Nobleza y transparencia
Cuando fue destinado a la URSS como corresponsal, el buen amigo Ramon Pedrós (que más tarde dirigiría Diari de Tarragona) anunció que escribiría un libro sobre aquel país, cuando tuviera conocimiento suficiente. Años más tarde, reconoció que la idea quedaría en una serie de artículos. Y el día que dejó la URSS, con su esposa rusa y su hijo Miquel nacido en Moscú, dijo que lo reduciría todo a un artículo... que nunca llegó a escribir. Me reconoció que no tenía suficiente información de aquel inmenso país y sus extrañas gentes y pensaba que nadie conocía en realidad a los rusos.
Con Gorbachov ha pasado todo lo contrario por parte de muchos opinadores, pues al morir se ha dicho de todo sobre él.
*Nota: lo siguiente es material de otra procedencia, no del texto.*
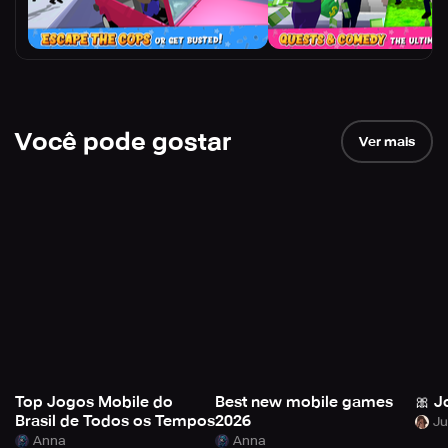
Você pode gostar
Ver mais
Top Jogos Mobile do
Best new mobile games
🎀 J
Brasil de Todos os Tempos
2026
Anna
Anna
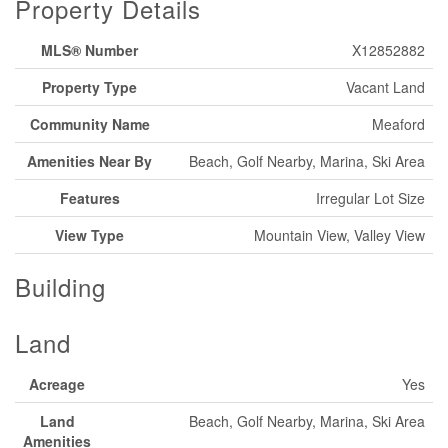
Property Details
MLS® Number
X12852882
Property Type
Vacant Land
Community Name
Meaford
Amenities Near By
Beach, Golf Nearby, Marina, Ski Area
Features
Irregular Lot Size
View Type
Mountain View, Valley View
Building
Land
Acreage
Yes
Land
Beach, Golf Nearby, Marina, Ski Area
Amenities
Seré audaz y me atreveré a transcribir mis impresiones, fruto de algunos contactos y viajes a aquellas tierras.
La Unión Soviética, a finales de los 80, como consecuencia de que la televisión de todo el mundo llegaba a sus antenas parabólicas, despertaba a una realidad: en el resto del mundo se vivía mucho mejor que en aquella ‘tierra privilegiada’, lo que rompía con todos los mensajes salidos del Kremlin desde hacía décadas.
En consecuencia, la URSS deseaba ‘occidentalizarse’, amaba el rock, los coches y sobre todo tener dinero para dejar de vivir en pisos compartidos. La explosión del malestar social era casi insostenible. Y Gorbachov, antes de que le estallara el país en las manos, se adelantó con dos palabras mágicas: perestroika y glasnost. «Avancemos de una manera diferente, transformando nuestra estructura económica y siendo transparentes». Este era el mensaje, frente a un sistema cuya nomenklatura trató de asirse a sus privilegios y denostó contra él sobre todo cuando cayó (o fue tumbado por Yeltsin) y hubo muchos que no supieron aprovechar los cambios. Acusaron a Gorbachov de predicar «el evangelio del optimismo».
Recuerdo que en mi visita a la URSS en 1987 (¡a 40 grados bajo cero!) cómo mi guía-espía me llevó a unas viejas dependencias oficiales y apareció un hombre que debía de ser importante, que me lanzó –en un hemiciclo en el que solo estaba yo, como en El proceso, de Kafka– un discurso breve y contundente: la URSS cambiaba y su perestroika la llevaría a ser competitiva con el mundo occidental. Y yo, insistía amenazante él, debía creérmelo. Horas después me recibió Grámov, el director de los Juegos Olímpicos de Moscú, quien me confesó las enormes pérdidas habidas en esos Juegos. Cuando comenté las cifras de Grámov en la agencia TASS, se escandalizaron porque era una «cifra secreta». La glasnost estaba en marcha y Gorbachov tenía acólitos.
Pero tengo la impresión de que Rusia es un país de sufridores con grandes esperanzas. Así ha sido siempre. Y Gorbachov estaba dispuestos a hacer realidad sus esperanzas. Derrocado, siguió luchando por sus ideales de concordia, dinamitando la guerra fría. No sé si de mis viajes por Rusia mis datos quedaron en alguna lista de periodistas ‘no enemigos’, pues comencé a recibir durante algún tiempo cartas impresas de Gorbachov, algún libro dedicado a mano con sus ideas, o la invitación a participar en reuniones que habían de cambiar el mundo... previo pago de un dineral. Gorbachov era un visionario que jamás descabalgó de la idea de que este mundo tenía solución. Los rusos prefieren seguir sufriendo y mantienen su fidelidad al vodka como refugio de sus insatisfacciones históricas.
Años después comprobé en Rusia cómo en general se tildaba a Gorbachov de traidor, porque decían que había vendido la URSS a los norteamericanos y se había doblegado a sus intereses. Pero que Rusia comenzaba la ‘quinta revolución’ y volvería por sus fueros. Esta gente debe de estar muy contenta ahora con Putin que les promete volver al ‘imperio’ en una sexta revolución. ¿Hasta cuándo? Este tipo de declaraciones me convencieron de lo fácil que es engañar a los rusos, especialmente con promesas de falsas o equivocadas revoluciones y planes quinquenales, y de que el noble y abierto Gorbachov intentó sin éxito transformar su país. Quizás sus ideas eran demasiado realizables. Los rusos tienen metido en la médula que necesitan un enemigo para justificar sus males y si ese enemigo no es un país sino el resto del mundo, mejor. Me parece que esas gentes forman un gran pueblo, pero con demasiadas mentes turbias.